[Change detection outputs]
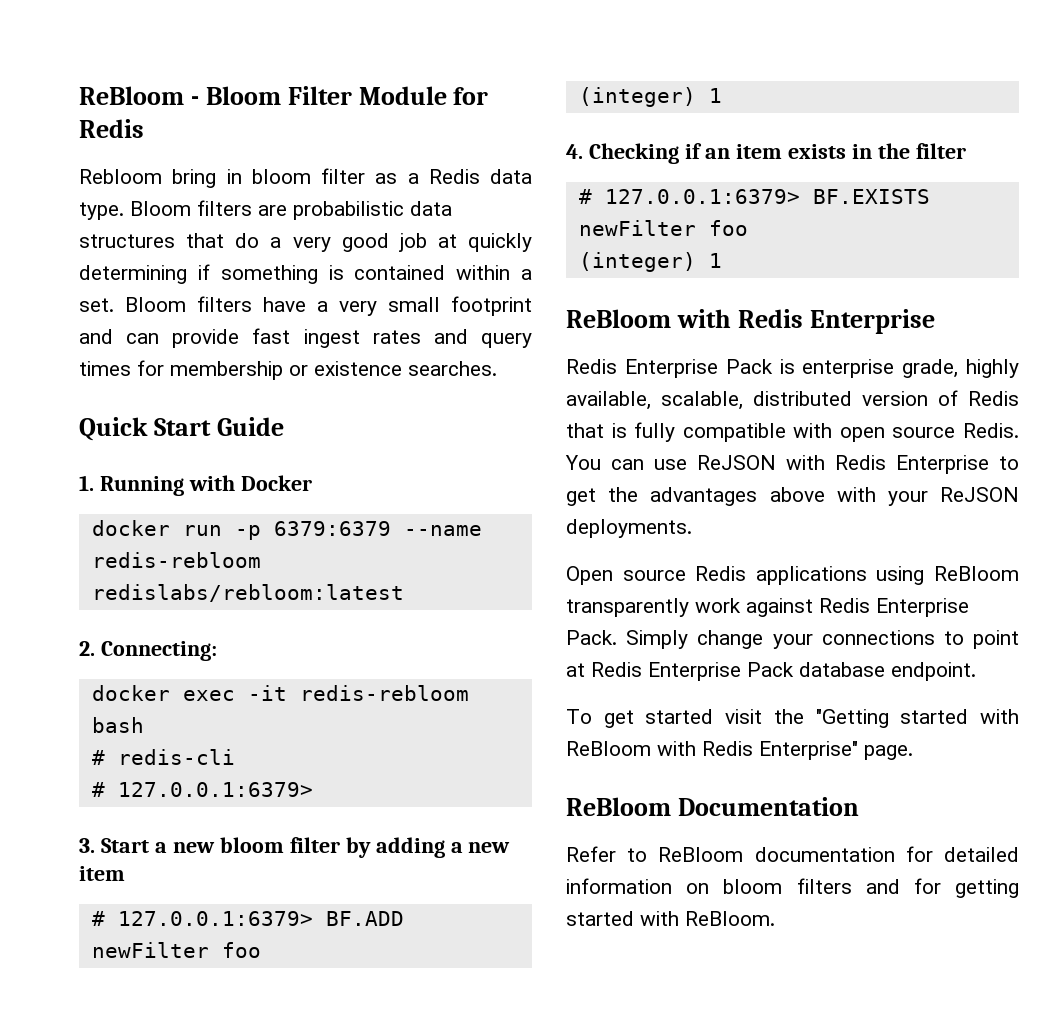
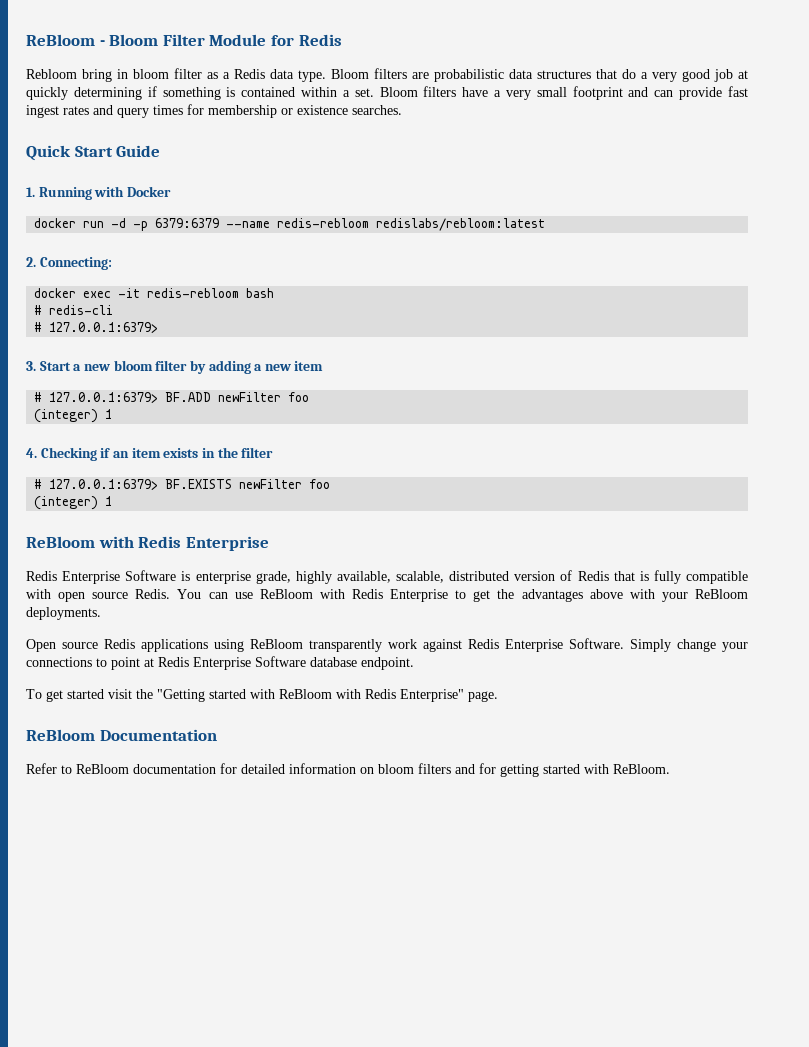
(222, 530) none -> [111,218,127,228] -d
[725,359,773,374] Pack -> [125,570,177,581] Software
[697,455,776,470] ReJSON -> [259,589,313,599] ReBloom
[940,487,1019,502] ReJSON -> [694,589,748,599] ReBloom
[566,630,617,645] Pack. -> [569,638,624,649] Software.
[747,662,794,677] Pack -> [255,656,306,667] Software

## Prompt
The answer must be every line of the records that holds the string "Pack".

## Exercise solution
[725,359,773,374] Pack -> [125,570,177,581] Software
[566,630,617,645] Pack. -> [569,638,624,649] Software.
[747,662,794,677] Pack -> [255,656,306,667] Software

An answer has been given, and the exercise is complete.